BofA, Foxconn Breaches Display Diversity of Hacker Motives
This year has already witnessed a rise in data breach activity. Beyond the Symantec pcAnywhere drama and the Zappos breach, Bank of America came under fire via a merchant breach even while in the midst of a multibillion-dollar legal battle over faulty mortgages.
Bank of America could not immediately be reached for comment, but published statements indicate that the company has sent letters to customers to notify them of a possible compromise that may have exposed credit card account details. BofA has not disclosed how many accounts were affected in the breach.
"As part of our routine fraud monitoring, if we believe a customer's card may have been compromised at a third-party location, we will notify the customer and block and reissue the card, which is what happened in this case," BofA spokeswoman Betty Riess told Bank Info Security. "Security for our customers is a top priority, and we take proactive steps like this to protect our customers from fraud."
Hacker Activity Heightens
Lawrence Reusing, general manager for mobile security at Imation Corp., said
Bank of America's disclosure of the recent breach again highlights the sophistication of criminals trying to breach network and mobile devices in 2012.
"The news proves that no business is immune," Reusing said. "Just weeks ago, Zappos came under scrutiny because of a network breach, and this latest disclosure from BoFA is concerning for businesses and the consumers that put trust in retailers, banks and other services companies to secure their private information."

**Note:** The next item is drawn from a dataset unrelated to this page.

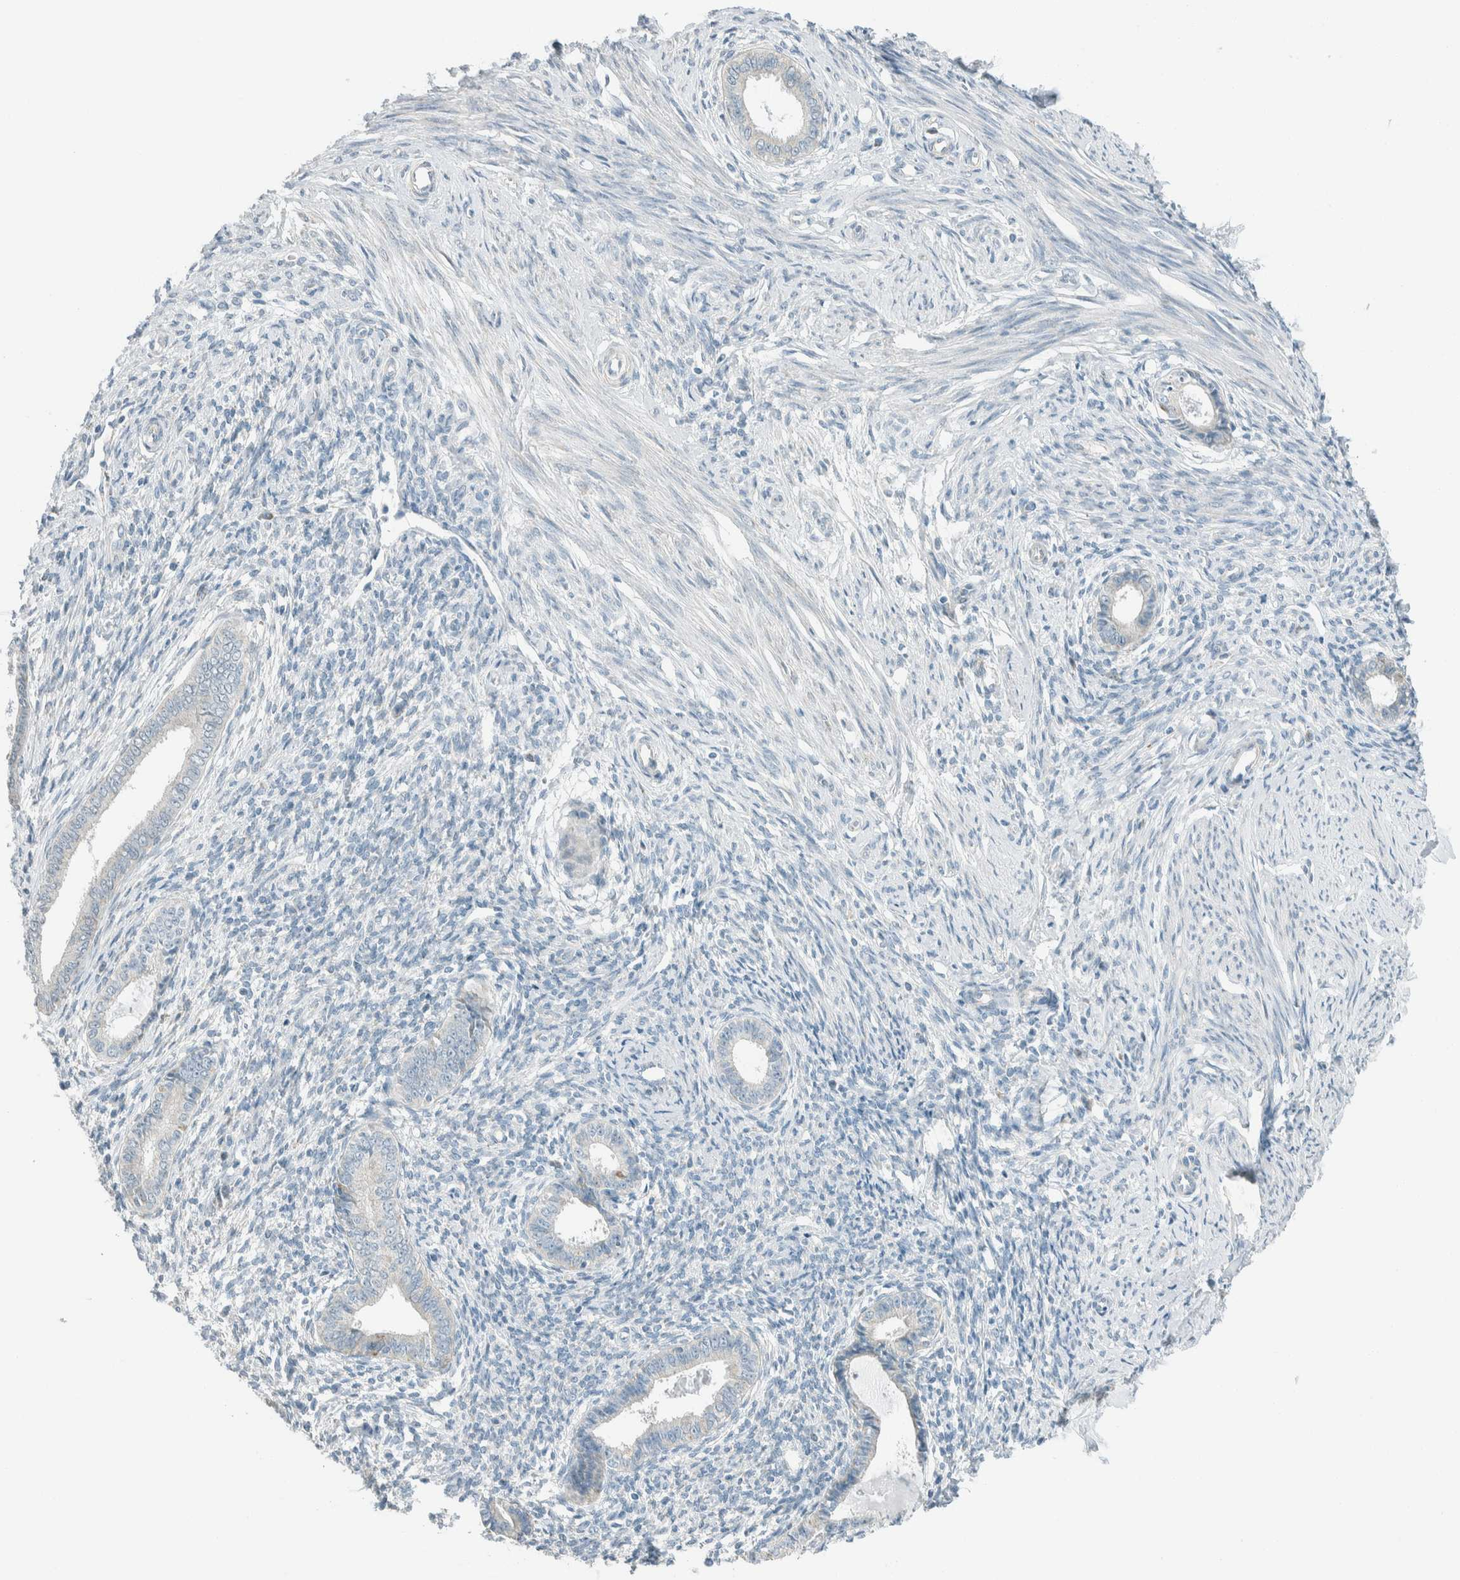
{"staining": {"intensity": "negative", "quantity": "none", "location": "none"}, "tissue": "endometrium", "cell_type": "Cells in endometrial stroma", "image_type": "normal", "snomed": [{"axis": "morphology", "description": "Normal tissue, NOS"}, {"axis": "topography", "description": "Endometrium"}], "caption": "Benign endometrium was stained to show a protein in brown. There is no significant positivity in cells in endometrial stroma. (DAB immunohistochemistry with hematoxylin counter stain).", "gene": "AARSD1", "patient": {"sex": "female", "age": 56}}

At some level, the Zappos breach was worse. Some 24 million customer passwords were stolen in the hack, a black eye for the Amazon-owned property. Zappos was tight-lipped about the root cause of the attack. The difference is account-holder details were not accessed.
Whether for financial gain or social protest, hacker activity shows no sign of slowing down. On Thursday, news spread that "hacktivist" group Swagg Security had breached Apple supplier Foxconn's e-mail servers and Internet sites. Swagg Security has expressed concern over reports that Foxconn employees are working in poor conditions and that some have committed suicide.
And just hours ago, it was revealed that the United Nations Web site was hacked again.
The Mobile Factor
A growing number of mobile consumers are demanding security, but enterprises also need their workers to be productive and agile for business continuity and success, Reusing said. That, he said, makes it critical for IT to ensure the protection of customer data -- whether it's inside the network or with their partners.
Smart solutions combine data encryption and strong authentication to ensure that customer data is protected at rest and on the move, he said.
"Let's face it," Reusing said. "No one welcomes data breaches, and solution providers are working closely with companies of all sizes on implementing solutions that will not only monitor both fixed and mobile devices connected to the network, but also on increasing the level of education for employees and any third party on the severity of not taking security seriously in today's world."
Posted: 2012-02-13 @ 2:02pm PT
Credit card issuers will re-issue cards that they suspect were stolen even before fraud occurs. Most of the card data theft happens at stores where the card was used legitimately. Believe it or not, many payment systems used by merchants run on ordinary computers connected to the internet.